I'm horrified by what is going on in the country right now. I am equally horrified by things like how we've left the Kurdish people to be slaughtered. Syria is no ally to the Kurds and Turkey has had it out for them for a while. Let us not forget that the civil war in Syria is still ongoing and we've got Daesh still to worry about. Yes, I'm calling those terrorists attempting to establish a caliphate in the middle east Daesh instead of ISIL or ISIS. Two reasons why I am doing it. Daesh is the full acronym for the proper name of the organization in Islamic and it translates to something mildly vulgar (if I recall correctly). Secondly, I refuse to denigrate the sacred name of a goddess by associating her with their behavior. Isis (Aset) is a benevolent mother goddess and I am not going to be party to a bunch of terroist assholes taking her name and profaning it. Also, ISIL looks like a bad typo. Some acronyms make sense, others just look wrong.
I started writing the Umbrel Chronicles based on my fantasy life as a kid and how I attempted to escape the horrors that I was experiencing. As I have been working on this series, I am beginning to realize that the story is being influenced by the politics of our world. I'm not so sure I like this. Askemb was never supposed to be a cognate for any politician. He was supposed to be an encapsulation of all the people who had hurt me into one single figure that I could eventually slay by proxy. Instead, he's turned into something of a weather cock who turns his ambition towards what others suggest. Only his obsession with a single figure keeps him on something that vaguely resembles a solid course.

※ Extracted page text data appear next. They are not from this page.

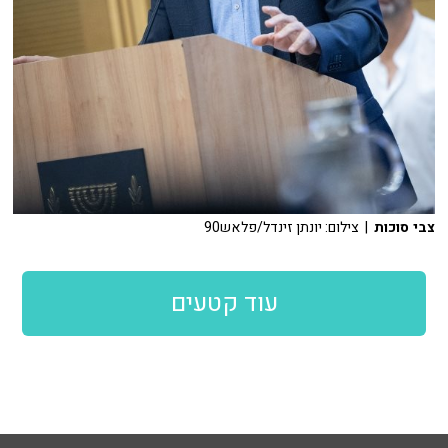
צבי סוכות
| צילום: יונתן זינדל/פלאש90
עוד קטעים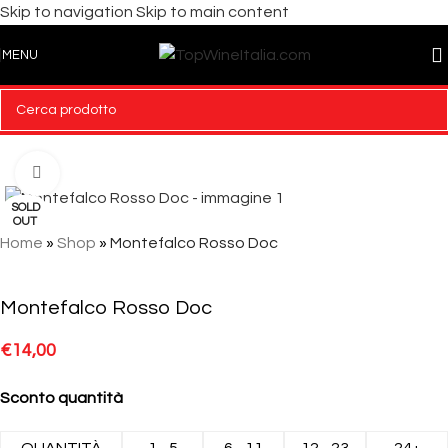
Skip to navigation
Skip to main content
MENU
Click to enlarge
SOLD
OUT
Home
»
Shop
»
Montefalco Rosso Doc
Montefalco Rosso Doc
€
14,00
Sconto quantità
QUANTITÀ
1 - 5
6 - 11
12 - 23
24+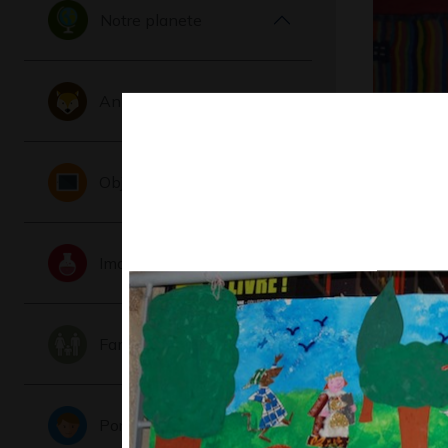
Notre planete
Animaux
Maison G
Graphisme
Objets
Imaginaire
Famille
Portraits
L’arbre et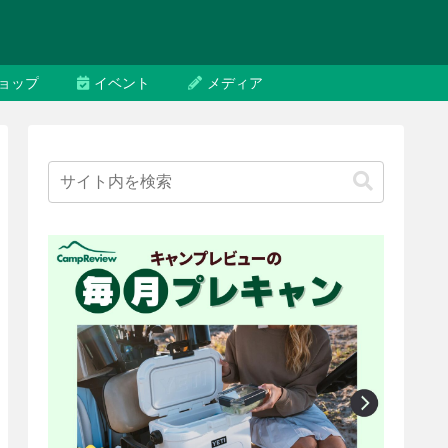
ョップ
イベント
メディア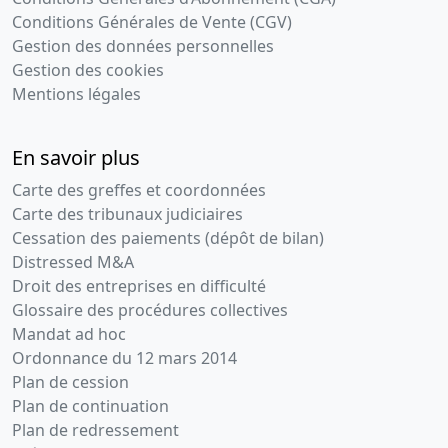
Conditions Générales de Vente (CGV)
Gestion des données personnelles
Gestion des cookies
Mentions légales
En savoir plus
Carte des greffes et coordonnées
Carte des tribunaux judiciaires
Cessation des paiements (dépôt de bilan)
Distressed M&A
Droit des entreprises en difficulté
Glossaire des procédures collectives
Mandat ad hoc
Ordonnance du 12 mars 2014
Plan de cession
Plan de continuation
Plan de redressement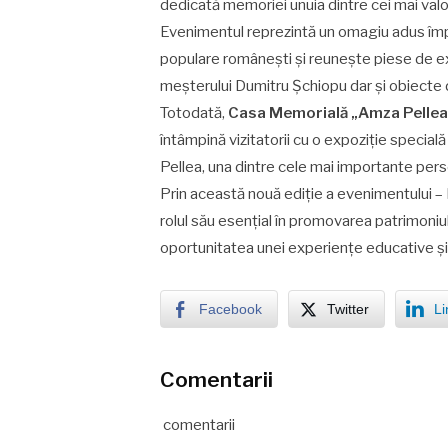
dedicată memoriei unuia dintre cei mai valor
Evenimentul reprezintă un omagiu adus împli
populare românești și reunește piese de ex
meșterului Dumitru Șchiopu dar și obiecte d
Totodată,
Casa Memorială „Amza Pellea
întâmpină vizitatorii cu o expoziție specială
Pellea, una dintre cele mai importante perso
Prin această nouă ediție a evenimentului –
rolul său esențial în promovarea patrimoniului
oportunitatea unei experiențe educative și i
Facebook
Twitter
Li
Comentarii
comentarii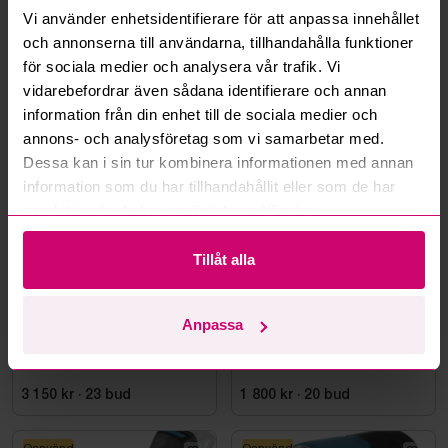
Vi använder enhetsidentifierare för att anpassa innehållet
och annonserna till användarna, tillhandahålla funktioner
Läs fler frågor och svar
för sociala medier och analysera vår trafik. Vi
vidarebefordrar även sådana identifierare och annan
information från din enhet till de sociala medier och
Mer från samma kategori
annons- och analysföretag som vi samarbetar med.
Dessa kan i sin tur kombinera informationen med annan
information som du har tillhandahållit eller som de har
Milwaukee
Milwaukee
samlat in när du har använt deras tjänster.
Tillåt alla
Smedjebacken
3d 20h
Bromma
10d 16h
Anpassa
Batteridriven
Cirkelsåg och
avloppsrensmaskin
Mutterdragare Milwaukee
Milwaukee M18 FUEL M18
FSSM-121 | Oanvänd
3 150 kr
·
23
bud
1 800 kr
·
20
bud
Oanvänd
Oanvänd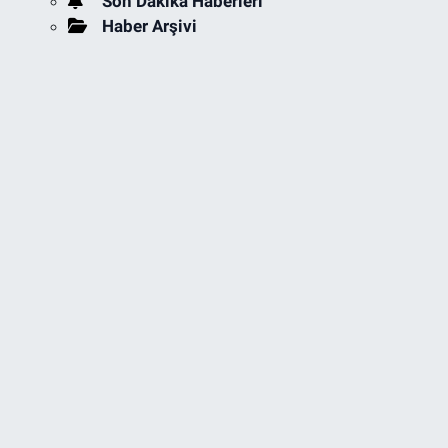
Son Dakika Haberleri
Haber Arşivi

It hasn't been apparent in the last few books because I haven't gotten into the political intrigue of the story yet. Everything thus far has been set up for the first major conflict (which I am having trouble writing, hence book seven being stalled). From that first major conflict, we see that Askemb's hold isn't absolute and that the small folk and some of the nobles reject him. We see that the forces of evil are more insidious than a single monstrous figure here or there. But, I'm having a hard time getting to where I can illustrate that. As I am struggling over this in the world of fiction, I watch things unfold in reality that horrify me into stunned silence. And I'm at a loss for how to cope with it.